**Lines taken from a dataset:**
== Segment start ==
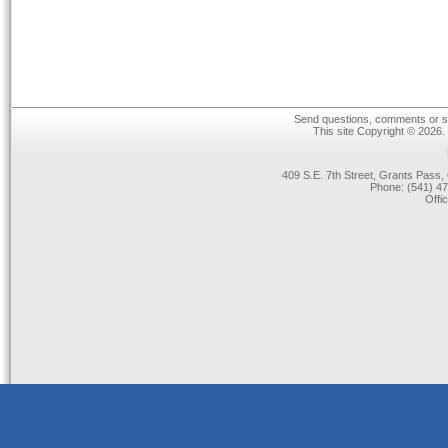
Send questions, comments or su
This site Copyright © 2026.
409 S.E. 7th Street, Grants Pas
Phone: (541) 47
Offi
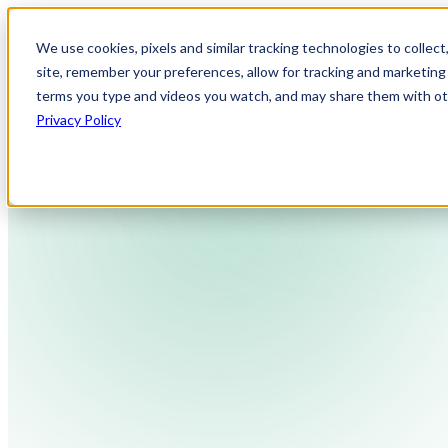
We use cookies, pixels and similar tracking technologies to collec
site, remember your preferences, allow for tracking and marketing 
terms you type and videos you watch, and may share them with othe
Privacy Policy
== Segment end ==
Rewrite the lines above with "Privacy Policy" changed to "Data Policy" and nothing else altered. Leave the pictures out of your answer.

**Expected answer:**
Send questions, comments or su
This site Copyright © 2026.
409 S.E. 7th Street, Grants Pas
Phone: (541) 47
Offi
We use cookies, pixels and similar tracking technologies to collec
site, remember your preferences, allow for tracking and marketing 
terms you type and videos you watch, and may share them with othe
Data Policy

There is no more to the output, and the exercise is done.